Exercise requirements:
Begin with the first line of the entries below. Copy each line exactly, stopping after the one that contains "Register to Participate in".

Information provided:
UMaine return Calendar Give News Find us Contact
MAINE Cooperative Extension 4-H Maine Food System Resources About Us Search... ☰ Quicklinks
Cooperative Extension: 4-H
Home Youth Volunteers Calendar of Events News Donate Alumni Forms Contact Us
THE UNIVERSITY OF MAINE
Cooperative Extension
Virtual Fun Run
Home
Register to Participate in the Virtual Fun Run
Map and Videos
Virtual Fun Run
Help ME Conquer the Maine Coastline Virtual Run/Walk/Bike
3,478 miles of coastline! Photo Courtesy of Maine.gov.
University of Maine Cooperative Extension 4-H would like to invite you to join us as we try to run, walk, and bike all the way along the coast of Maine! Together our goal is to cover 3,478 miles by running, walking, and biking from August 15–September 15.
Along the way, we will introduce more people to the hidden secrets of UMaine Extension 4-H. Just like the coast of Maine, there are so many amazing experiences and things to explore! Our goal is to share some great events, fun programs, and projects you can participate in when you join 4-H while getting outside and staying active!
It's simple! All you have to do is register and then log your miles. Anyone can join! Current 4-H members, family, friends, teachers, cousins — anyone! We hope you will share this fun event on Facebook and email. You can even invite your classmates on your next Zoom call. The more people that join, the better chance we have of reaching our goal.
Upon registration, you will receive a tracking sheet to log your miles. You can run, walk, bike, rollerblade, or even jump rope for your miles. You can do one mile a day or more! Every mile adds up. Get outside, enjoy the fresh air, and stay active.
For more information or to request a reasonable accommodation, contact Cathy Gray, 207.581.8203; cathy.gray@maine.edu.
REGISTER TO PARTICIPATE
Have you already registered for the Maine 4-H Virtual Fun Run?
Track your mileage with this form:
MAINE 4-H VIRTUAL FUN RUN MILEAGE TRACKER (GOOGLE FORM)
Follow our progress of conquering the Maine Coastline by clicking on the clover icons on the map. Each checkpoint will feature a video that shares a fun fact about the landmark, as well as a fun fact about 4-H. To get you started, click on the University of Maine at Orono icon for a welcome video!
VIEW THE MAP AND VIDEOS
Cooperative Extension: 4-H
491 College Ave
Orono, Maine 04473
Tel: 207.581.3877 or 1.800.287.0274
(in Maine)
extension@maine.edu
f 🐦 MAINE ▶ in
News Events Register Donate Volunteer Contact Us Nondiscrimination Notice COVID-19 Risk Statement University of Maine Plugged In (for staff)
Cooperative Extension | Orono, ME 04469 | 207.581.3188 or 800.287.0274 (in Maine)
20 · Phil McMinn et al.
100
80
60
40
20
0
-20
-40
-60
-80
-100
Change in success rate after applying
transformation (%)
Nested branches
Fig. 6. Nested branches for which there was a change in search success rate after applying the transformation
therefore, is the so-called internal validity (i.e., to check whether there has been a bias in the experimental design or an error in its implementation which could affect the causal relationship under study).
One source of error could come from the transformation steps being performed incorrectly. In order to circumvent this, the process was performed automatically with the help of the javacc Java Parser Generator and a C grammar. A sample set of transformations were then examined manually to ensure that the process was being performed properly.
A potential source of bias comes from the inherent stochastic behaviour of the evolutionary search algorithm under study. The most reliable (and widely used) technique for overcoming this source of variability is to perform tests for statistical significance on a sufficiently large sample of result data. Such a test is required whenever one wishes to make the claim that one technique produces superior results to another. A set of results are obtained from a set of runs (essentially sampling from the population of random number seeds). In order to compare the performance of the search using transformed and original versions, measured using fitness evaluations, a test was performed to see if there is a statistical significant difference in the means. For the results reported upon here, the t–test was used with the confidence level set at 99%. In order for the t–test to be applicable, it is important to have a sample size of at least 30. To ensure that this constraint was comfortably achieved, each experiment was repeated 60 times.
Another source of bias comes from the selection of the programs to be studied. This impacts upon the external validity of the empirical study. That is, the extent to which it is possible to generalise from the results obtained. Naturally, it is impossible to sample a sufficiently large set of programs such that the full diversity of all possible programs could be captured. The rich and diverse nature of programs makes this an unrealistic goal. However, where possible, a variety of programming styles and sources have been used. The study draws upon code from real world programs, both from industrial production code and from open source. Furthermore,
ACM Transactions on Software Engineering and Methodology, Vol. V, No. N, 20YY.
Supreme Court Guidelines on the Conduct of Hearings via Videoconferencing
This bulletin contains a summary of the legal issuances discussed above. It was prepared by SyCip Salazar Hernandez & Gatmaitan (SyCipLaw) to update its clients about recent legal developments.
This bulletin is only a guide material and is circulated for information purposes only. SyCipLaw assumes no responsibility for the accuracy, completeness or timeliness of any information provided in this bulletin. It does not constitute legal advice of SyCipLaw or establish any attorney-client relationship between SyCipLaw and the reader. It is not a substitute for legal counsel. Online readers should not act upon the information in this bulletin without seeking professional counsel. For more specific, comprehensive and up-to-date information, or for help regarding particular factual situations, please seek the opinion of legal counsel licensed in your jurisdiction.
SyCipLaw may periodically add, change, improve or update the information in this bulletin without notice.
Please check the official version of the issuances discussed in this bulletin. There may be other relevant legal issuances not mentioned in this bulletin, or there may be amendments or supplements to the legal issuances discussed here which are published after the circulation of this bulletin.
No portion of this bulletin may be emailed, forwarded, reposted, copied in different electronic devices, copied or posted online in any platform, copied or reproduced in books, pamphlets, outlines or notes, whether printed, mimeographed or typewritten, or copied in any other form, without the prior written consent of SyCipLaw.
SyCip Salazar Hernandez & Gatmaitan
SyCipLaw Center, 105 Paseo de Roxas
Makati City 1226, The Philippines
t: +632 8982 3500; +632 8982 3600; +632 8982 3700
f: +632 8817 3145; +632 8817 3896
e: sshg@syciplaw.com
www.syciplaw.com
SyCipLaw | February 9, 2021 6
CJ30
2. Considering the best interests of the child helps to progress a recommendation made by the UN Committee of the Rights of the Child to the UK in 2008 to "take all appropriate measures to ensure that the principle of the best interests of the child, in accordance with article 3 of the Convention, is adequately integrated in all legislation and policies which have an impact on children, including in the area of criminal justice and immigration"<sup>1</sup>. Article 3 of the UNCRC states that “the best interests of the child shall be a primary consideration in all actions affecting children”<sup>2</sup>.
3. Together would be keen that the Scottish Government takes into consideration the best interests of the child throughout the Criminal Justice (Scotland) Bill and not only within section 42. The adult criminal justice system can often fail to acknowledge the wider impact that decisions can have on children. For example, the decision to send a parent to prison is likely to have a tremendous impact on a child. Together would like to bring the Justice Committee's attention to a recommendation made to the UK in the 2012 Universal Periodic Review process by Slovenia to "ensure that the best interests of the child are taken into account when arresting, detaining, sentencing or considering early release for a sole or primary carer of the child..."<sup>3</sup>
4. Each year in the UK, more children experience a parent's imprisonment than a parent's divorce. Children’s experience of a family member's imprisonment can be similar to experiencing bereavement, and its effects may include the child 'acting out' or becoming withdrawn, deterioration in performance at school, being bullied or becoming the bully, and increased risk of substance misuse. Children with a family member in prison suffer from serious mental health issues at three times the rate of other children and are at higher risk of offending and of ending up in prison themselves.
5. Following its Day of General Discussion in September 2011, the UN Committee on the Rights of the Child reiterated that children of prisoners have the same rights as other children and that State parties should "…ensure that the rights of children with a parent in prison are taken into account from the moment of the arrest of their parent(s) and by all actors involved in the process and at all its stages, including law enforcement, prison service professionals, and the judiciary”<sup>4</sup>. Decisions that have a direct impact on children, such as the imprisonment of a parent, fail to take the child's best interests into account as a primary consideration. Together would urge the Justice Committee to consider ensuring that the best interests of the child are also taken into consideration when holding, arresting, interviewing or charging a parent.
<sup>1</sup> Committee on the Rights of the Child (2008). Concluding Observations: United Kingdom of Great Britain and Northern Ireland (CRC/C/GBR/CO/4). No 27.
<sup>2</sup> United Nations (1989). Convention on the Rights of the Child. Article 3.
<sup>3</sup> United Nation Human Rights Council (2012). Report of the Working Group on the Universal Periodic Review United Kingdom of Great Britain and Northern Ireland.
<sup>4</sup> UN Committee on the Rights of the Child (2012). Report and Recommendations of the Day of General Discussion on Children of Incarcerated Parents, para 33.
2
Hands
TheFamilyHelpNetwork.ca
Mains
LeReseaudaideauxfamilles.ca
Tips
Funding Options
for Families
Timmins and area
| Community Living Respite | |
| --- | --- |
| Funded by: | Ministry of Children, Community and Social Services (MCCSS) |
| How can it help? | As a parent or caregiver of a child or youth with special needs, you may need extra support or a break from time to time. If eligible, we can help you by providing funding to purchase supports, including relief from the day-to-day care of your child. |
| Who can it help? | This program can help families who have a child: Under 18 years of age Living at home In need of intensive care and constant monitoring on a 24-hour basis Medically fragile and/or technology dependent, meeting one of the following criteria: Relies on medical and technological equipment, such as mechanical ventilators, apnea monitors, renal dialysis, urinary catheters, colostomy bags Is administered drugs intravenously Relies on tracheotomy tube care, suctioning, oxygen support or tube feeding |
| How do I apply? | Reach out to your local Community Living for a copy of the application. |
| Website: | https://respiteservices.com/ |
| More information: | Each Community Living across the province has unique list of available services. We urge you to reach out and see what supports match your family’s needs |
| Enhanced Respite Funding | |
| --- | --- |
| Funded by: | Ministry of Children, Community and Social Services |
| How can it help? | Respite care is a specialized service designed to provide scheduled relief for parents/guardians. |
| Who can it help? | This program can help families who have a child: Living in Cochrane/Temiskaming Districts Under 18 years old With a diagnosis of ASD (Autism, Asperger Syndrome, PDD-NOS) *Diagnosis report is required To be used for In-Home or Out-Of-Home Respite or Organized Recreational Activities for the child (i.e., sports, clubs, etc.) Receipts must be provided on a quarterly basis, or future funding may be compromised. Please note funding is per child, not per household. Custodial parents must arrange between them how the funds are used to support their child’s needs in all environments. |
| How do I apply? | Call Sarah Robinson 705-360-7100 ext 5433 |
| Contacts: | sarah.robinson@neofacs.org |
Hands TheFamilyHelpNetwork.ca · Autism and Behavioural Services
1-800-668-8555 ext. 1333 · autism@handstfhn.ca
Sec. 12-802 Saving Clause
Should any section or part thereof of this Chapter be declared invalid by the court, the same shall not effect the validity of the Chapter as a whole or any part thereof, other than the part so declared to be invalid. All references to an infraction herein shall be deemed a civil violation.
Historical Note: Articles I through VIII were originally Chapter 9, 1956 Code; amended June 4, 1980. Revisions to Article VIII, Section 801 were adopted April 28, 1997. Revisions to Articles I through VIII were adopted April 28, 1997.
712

Written answer:
UMaine return Calendar Give News Find us Contact
MAINE Cooperative Extension 4-H Maine Food System Resources About Us Search... ☰ Quicklinks
Cooperative Extension: 4-H
Home Youth Volunteers Calendar of Events News Donate Alumni Forms Contact Us
THE UNIVERSITY OF MAINE
Cooperative Extension
Virtual Fun Run
Home
Register to Participate in the Virtual Fun Run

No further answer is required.